Jenny Gonzalez
Comics:Too Negative
Website: http://www.jennydevildoll.com
Making comics since year of: 1995
Art education/schools attended: Parson's School of Design
Tools
Pencils: Usually just the mechanical pencils I get at the 99 cent store--this is a pretty lo-fi operation here!
Inks: The Japanese brush pen I use comes with it's own cartridges of ink.
Brushes: none
Pens: I have an assortment of pens mostly from Kinokuniya, this Japanese bookstore in Rockefeller Plaza. Ironically, the main one I use is manufactured by an American company, Pentel, but only distributed in Japan, so they have to import them! Another one I have has the Mitsubishi logo on it, like the car. I like the brush pens because of the variety of line you can get with them. I also have a fine tipped mechanical pen for doing background stuff where I don't want the line to be as strong. Oh, and I also use the plain old Pilot Precise V, available at any drugstore for lettering and Sharpies for filling in large black areas.

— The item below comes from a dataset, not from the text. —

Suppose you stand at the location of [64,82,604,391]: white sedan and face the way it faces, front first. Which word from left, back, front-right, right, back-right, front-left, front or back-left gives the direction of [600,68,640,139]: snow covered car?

Paper: I like to use Vellum paper even though it's a little more expensive. Though I've also been known to draw full comix on the back of junk faxes we get at work.
Lettering: It's all hand lettering
Color: When I do color strips for my online site I do it on Photoshop. Otherwise most of my stuff appears in black and white.
Layout/ Composition: I don't really think about it as much as I should, unfortunately. I just get so caught up in doing the drawings and moving the story along that most of my composition is very basic.
Convention Sketches (when different from illustrations done in the studio): I'm usually way too wired at conventions to sit and sketch. :) But if I did I'd probably use the same tools.
Tool timeline, starting from when you began drawing in any serious way until the present, and what spurred the changes: I've experimented with rapidographs, crowquills, and assorted calligraphy and brush pens trying to get a line I really like. So far the Japanese Pentel pen does it!
What tools you'd never use, and why: The Sakura brush pen. It's felt and the point gets blunt really quickly, so you can only get fine lines with it when it's brand new.
And lastly, any advice you'd like to give: The world needs more beautiful drawing.